Walgreens’ Investment Thesis

Considering all the operational hurdles, Walgreens CEO Tim Wentworth pointed out the unsustainability of the existing pharmacy model during the June 2024 earnings call. As part of a strategic review of its businesses, the company is finalizing a multi-year U.S. footprint optimization program to close many of its underperforming U.S. Retail Pharmacy stores (nearly 25% of the locations) over the next three years. Walgreens is also reevaluating its product offerings to better align with customers’ needs by working with select national suppliers and through its brands.

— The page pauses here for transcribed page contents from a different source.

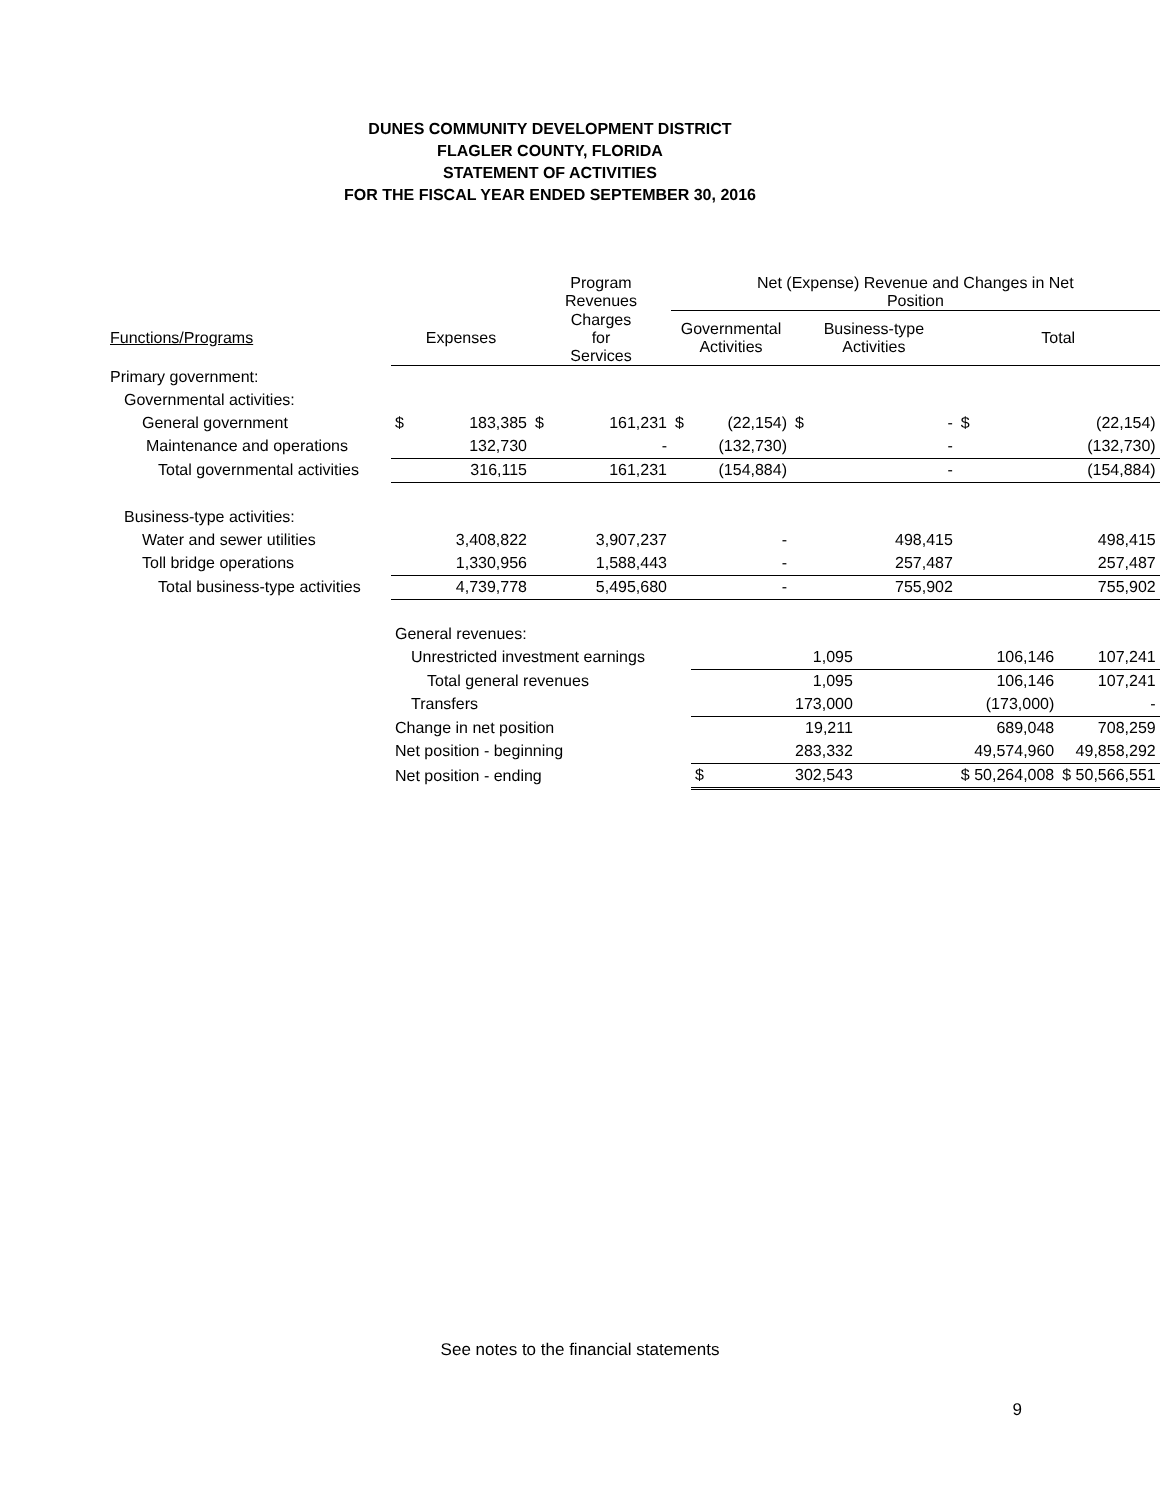DUNES COMMUNITY DEVELOPMENT DISTRICT
FLAGLER COUNTY, FLORIDA
STATEMENT OF ACTIVITIES
FOR THE FISCAL YEAR ENDED SEPTEMBER 30, 2016
| | | | Program Revenues | | Net (Expense) Revenue and Changes in Net Position | | | | | |
| --- | --- | --- | --- | --- | --- | --- | --- | --- | --- | --- |
| Functions/Programs | Expenses | | Charges for Services | | Governmental Activities | | Business-type Activities | | Total | |
| Primary government: | | | | | | | | | | |
| Governmental activities: | | | | | | | | | | |
| General government | $ | 183,385 | $ | 161,231 | $ | (22,154) | $ | - | $ | (22,154) |
| Maintenance and operations | | 132,730 | | - | | (132,730) | | - | | (132,730) |
| Total governmental activities | | 316,115 | | 161,231 | | (154,884) | | - | | (154,884) |
| Business-type activities: | | | | | | | | | | |
| Water and sewer utilities | | 3,408,822 | | 3,907,237 | | - | | 498,415 | | 498,415 |
| Toll bridge operations | | 1,330,956 | | 1,588,443 | | - | | 257,487 | | 257,487 |
| Total business-type activities | | 4,739,778 | | 5,495,680 | | - | | 755,902 | | 755,902 |
| | General revenues: | | | | | | | | | |
| | Unrestricted investment earnings | | | | | | 1,095 | | 106,146 | 107,241 |
| | Total general revenues | | | | | | 1,095 | | 106,146 | 107,241 |
| | Transfers | | | | | | 173,000 | | (173,000) | - |
| | Change in net position | | | | | | 19,211 | | 689,048 | 708,259 |
| | Net position - beginning | | | | | | 283,332 | | 49,574,960 | 49,858,292 |
| | Net position - ending | | | | | $ | 302,543 | | $ 50,264,008 | $ 50,566,551 |
See notes to the financial statements
9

To simplify its U.S. Healthcare portfolio, Walgreens revealed that it is evaluating several options for its majority stake in VillageMD, including a potential sale of all or part of the businesses, restructuring or other better alternatives. If the plan proceeds, it would represent a stark departure from the company’s initial strategy to grow into value-based primary care — one of the fast-growing segments in healthcare.

Added to this, Walgreens’ margins are increasingly pressured by the declining prescription drug reimbursement rates from the PBMs (pharmacy benefit managers), a slowdown in newer generics introduction and inflation in generic drug costs. In terms of liquidity, the company appears to be struggling, while its rising debt levels continue to worry.

Meanwhile, the $7.53 billion company is planning to build out an asset-light health services strategy to deliver care for communities and create value for its partners. The company has upgraded its specialty pharmacy offerings, including gene and cell therapy services, as part of a new $24 billion initiative to expand patient access to specialized treatments for complex, chronic conditions.

WBA is focusing more on areas where it can lead, such as health, beauty and women's health, and also enhancing its digital and omnichannel offerings to better serve customers. The company's efforts to boost productivity are evident from its cost reduction and other business optimization initiatives.

Our Final Take on WBA

Given the ongoing headwinds in the retail and pharmacy landscape, we do not expect Walgreens to deliver a strong performance in the final quarter of fiscal 2024. The company is presently undergoing a full restructuring, and the full impact of the actions based on the strategic review may take time to impact its financial performance favorably. While its productivity initiatives and strategic long-term moves are promising, Walgreens needs to tackle the immediate operational challenges effectively. Even though the stock appears cheaper, market watchers considering the stock should steer away for now. Those already holding Walgreens shares may find it prudent to sell.